* **THINGS TO DO**
1) From the double slit discussion below, list each thing the fudge post says you would say about fudge.
2) Mark each statement yes or no against the double slit discussion below, and quote the words that settle it: (a) the particle becomes a cloud that passes through both slits; (b) an observation finds the particle in only one place; (c) energy can be extracted from the wavefunction.
3) Carry on the double slit discussion below from its last sentence.

Let me explain it as simply as possible:

There is only one particle. Except, it no longer has a defined position. So, we treat it as a probability wave, a wavefunction. The wavefunction assigns probability amplitudes to different possible results. Once you make an observation on the wavefunction, probability amplitudes determine the probability of finding the particle in a particular place - you only find it in one place. These probabilities can interfere with each other, which is why interference patterns build up over time in DSEs.

That's all there really is to it. The act of interfering with the wavefunction will give you a particle, so it is pointless to speculate what happens before this. You cannot 'extract energy' from in it.

Brilliant idea but, only 50% of a particle goes through each slit, nice try.

This is totally incorrect. You can only speak of the probabilities of finding the particle in a particular state. It's not like the particle becomes some kind of cloud that passes through both slits.
 
  • #10
Unidempicity said:
Brilliant idea but, only 50% of a particle goes through each slit, nice try.

I really don't like thinking about the double slit experiment. Has anyone actually PREFORMED the double slit experiment? I have about as much faith in the double slit experiment as I do alien autopsies. In fact I have EXACTLY as much faith in the double slit experiment as I do alien autopsies. But what if you.. but.. um... so... the fudge is BUILT IN to the particle?? But you can unfudge it if you touch it wrong?? I mean first of all you wouldn't say all balls are made of fudge just because your sister threw a ball of fudge at you. You would say that fudge is made of eggs and milk and maybe some other stuff and is delicious and was made by your sister! But what would you say if the ball hit the cat first and then wasn't made of fudge anymore.. Curiouser and curiouser...

Please don't try to tie in Quantum Mechanics with everyday experiences, you get stuff in direct contradiction with observational evidence. Just because something isn't intuitively explained doesn't mean it's wrong.

* **DATA EXTRACT**
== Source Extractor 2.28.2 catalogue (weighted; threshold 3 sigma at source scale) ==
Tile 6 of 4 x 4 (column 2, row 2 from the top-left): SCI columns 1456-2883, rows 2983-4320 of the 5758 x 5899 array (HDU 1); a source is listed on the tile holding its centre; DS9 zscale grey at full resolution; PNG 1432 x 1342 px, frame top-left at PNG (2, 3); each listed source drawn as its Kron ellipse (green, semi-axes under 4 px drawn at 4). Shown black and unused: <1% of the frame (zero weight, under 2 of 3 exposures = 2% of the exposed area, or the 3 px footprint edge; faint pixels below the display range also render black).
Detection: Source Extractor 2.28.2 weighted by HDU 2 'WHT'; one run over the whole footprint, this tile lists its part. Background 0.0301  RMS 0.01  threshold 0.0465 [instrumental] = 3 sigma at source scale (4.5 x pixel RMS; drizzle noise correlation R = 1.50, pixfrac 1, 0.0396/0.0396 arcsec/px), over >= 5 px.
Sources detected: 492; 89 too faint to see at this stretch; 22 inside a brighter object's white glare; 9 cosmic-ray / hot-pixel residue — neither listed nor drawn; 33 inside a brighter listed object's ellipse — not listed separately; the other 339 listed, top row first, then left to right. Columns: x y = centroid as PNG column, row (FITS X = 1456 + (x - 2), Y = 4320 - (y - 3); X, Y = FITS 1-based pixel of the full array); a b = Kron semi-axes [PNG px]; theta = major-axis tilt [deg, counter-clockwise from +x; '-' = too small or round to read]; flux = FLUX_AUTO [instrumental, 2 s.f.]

* **ANSWERS PER TASK**
1)
- It is made of eggs and milk and maybe some other stuff.
- It is delicious.
- It was made by your sister.

2)
(a) No: "It's not like the particle becomes some kind of cloud that passes through both slits."
(b) Yes: "you only find it in one place."
(c) No: "You cannot 'extract energy' from in it."

3)
  • #11
findekano said:
What if the detectors merged signals, so no information on which slit the particle went through, but had the energy of both particles/
I don't think we could really call them 'detectors' anymore, but I see what you're getting at. I'll try to explain as best as I can how I see the situation:

When the particle is given a certain amount of energy at the start of the experiment, this means it is put into an energy eigenstate. And as it travels to the detector, the wave gets spread out a bit, but it is still an energy eigenstate. So at the 'detectors', we have a superposition of energy eigenstates. So a measurement of the energy will still equal the energy which was given to the particle at the start.

To explain this in terms of the states 'upper path' α and 'lower path' β, we know that α and β are energy eigenstates, so any linear combination ψ = cα + dβ (where c and d are constants), will mean that ψ is also an energy eigenstate of the same eigenvalue.

Edit: Also, to finish my explanation: When a system is not in an energy eigenstate, the outcome can have several possibilities for a measurement of the energy of the system, but in this particular case, the system is in an energy eigenstate, so a measurement of the energy will always yield the same value.
 
  • #12
Thanks for clearing that up
 
  • #13
Unidempicity said:
Has anyone actually PREFORMED the double slit experiment?
Millions of students everywhere in elementary physics classes.
 
  • #14
Look up "de broglie bohm pilot-wave interpretation of quantum mechanics" for an intuitive/understandable explanation of quantum theory (no funny business there).
 
  • #15
On topic but a different question. As I understood is that during the slit experiment it can both react as waves or marbles depending if there is an observer or not.
What I'm wondering is, if this is because of the exlusion principal.

By observering would you be changing the energy levels of the "marble" enough, so that its charastics in energy levels would have an increasing difference in levels from its surroundings so it's drag over distance becomes greater then when not observed.

basically like the bow of the ship creating a wave because it's in the water then having it hit the wall. Or just lifting it just above the water and hitting the wall.

and the height of the boat is determined by the difference of energy levels between the boat and its surrounding. If there is little, its in the air. And if the difference is bigger, the ship drops in the sea thus more drag leaving a wake wave. And the wave is representing the other elektrons adjusting to the changes energy levels of the marble since none elektron and be in the same energy level.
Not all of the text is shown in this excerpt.